Data provided Start Marker
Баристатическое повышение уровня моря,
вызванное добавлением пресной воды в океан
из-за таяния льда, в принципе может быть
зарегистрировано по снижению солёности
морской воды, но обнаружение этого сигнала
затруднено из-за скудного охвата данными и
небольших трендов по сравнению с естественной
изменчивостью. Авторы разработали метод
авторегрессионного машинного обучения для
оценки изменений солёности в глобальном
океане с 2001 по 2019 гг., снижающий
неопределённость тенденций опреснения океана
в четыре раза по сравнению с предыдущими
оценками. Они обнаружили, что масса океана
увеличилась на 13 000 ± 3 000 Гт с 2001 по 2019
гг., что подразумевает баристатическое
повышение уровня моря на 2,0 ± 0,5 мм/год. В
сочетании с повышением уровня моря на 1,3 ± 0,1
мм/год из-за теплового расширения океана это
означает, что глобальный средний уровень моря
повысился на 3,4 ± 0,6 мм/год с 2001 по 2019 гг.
Data provided End Marker
* [Directive] Repeat, exactly as they stand above, the lines from the line with "авторегрессионного машинного обучения для" to the line with "оценками. Они обнаружили, что масса океана", both lines included.

* [Result for this task]
авторегрессионного машинного обучения для
оценки изменений солёности в глобальном
океане с 2001 по 2019 гг., снижающий
неопределённость тенденций опреснения океана
в четыре раза по сравнению с предыдущими
оценками. Они обнаружили, что масса океана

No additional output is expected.